*Corresponding Author:
Xuanxuan Wang
Department of Emergency Medicine, Wuhan No. 6 Hospital, Affiliated Hospital of Jianghan University, Wuhan, China
E-mail:
mei8383451@163.com
This article was originally published in a special issue, “Novel Therapeutic Approaches in Biomedicine and Pharmaceutical Sciences”
Indian J Pharm Sci 2021:83(6) Spl Issue “67-72”

This is an open access article distributed under the terms of the Creative Commons Attribution-NonCommercial-ShareAlike 3.0 License, which allows others to remix, tweak, and build upon the work non-commercially, as long as the author is credited and the new creations are licensed under the identical terms

Abstract

To observe the clinical effect of ureklin and aspirin combined with rehabilitation training in patients with acute cerebral infarction. A total of 120 patients with acute cerebral infarction admitted to our hospital from January 2018 to January 2021 were randomly divided into control group and observation group. Both groups received conventional treatment. On this basis, the control group was treated with aspirin combined with rehabilitation training and the observation group was treated with aspirin combined with rehabilitation training and ureklin. The clinical efficacy after 2 w of treatment and safety during treatment of the two groups were counted and the level of serum cytokine, hemorheology, neurological function and quality of life were compared between the two groups before and after 2 w of treatment. After 2 w of treatment, the total effective rate of control group was lower than that of observation group (p<0.05). After 2 w of treatment, level of serum vascular endothelial growth factor and scores of activity of daily living and Barthel index in both groups were higher than before treatment and there was statistical difference between observation group and control group (p<0.05). After 2 w of treatment, levels of serum homocysteine, cystatin-C, plasma viscosity, platelet aggregation rate, hematocrit, fibrin and score of National Institutes of Health Stroke Scale in both groups were lower than those before treatment and there was statistical difference between observation group and control group (p<0.05). During treatment, the total incidence of adverse reactions in the observation group was 6.67 % and there was no significant difference between the observation group and the control group (11.67 %, p>0.05). Ureklin and aspirin combined with rehabilitation training could effectively improve the synthesis of serum cytokines, hemorheology and neurological function in patients with acute cerebral infarction and improve the quality of life of patients, with better clinical efficacy.

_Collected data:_
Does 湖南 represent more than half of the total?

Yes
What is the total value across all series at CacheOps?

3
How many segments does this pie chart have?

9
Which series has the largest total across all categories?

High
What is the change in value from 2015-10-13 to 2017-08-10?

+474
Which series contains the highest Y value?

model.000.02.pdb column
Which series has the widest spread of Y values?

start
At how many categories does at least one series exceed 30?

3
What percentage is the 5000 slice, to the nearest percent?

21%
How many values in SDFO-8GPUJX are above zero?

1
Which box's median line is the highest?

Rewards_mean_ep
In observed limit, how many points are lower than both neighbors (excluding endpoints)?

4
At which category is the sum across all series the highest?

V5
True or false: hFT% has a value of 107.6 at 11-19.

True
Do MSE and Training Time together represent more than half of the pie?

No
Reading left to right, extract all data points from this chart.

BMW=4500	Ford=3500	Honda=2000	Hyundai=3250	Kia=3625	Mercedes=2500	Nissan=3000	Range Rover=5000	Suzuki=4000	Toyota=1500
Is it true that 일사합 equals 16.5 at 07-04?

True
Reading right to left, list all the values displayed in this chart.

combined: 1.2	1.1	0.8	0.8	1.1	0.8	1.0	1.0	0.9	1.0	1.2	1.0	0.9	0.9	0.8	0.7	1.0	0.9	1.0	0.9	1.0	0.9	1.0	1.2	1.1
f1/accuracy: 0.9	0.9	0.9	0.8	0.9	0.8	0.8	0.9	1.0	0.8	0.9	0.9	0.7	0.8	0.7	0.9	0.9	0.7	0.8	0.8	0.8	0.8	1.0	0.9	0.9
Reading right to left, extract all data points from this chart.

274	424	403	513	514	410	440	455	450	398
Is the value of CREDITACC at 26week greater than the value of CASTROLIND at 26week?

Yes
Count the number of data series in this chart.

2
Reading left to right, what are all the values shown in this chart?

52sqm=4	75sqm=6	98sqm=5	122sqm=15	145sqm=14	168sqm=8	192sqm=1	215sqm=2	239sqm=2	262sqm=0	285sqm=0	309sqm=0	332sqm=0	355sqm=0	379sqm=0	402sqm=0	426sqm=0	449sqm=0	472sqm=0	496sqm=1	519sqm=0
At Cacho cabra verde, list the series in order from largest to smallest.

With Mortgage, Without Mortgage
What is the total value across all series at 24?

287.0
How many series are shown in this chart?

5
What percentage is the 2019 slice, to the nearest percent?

_About this task:_
Based on the results it reports, why does the abstract on treating acute cerebral infarction conclude that adding ureklin gives better clinical efficacy? Answer in one to three sentences.

_Response area:_
After 2 weeks of treatment, the observation group that received ureklin had a higher total effective rate than the control group (p<0.05). Its changes in serum cytokines, hemorheology, neurological function and quality-of-life scores also differed significantly from the control group's (p<0.05). Adverse reactions showed no significant difference between the groups (6.67% vs. 11.67%, p>0.05).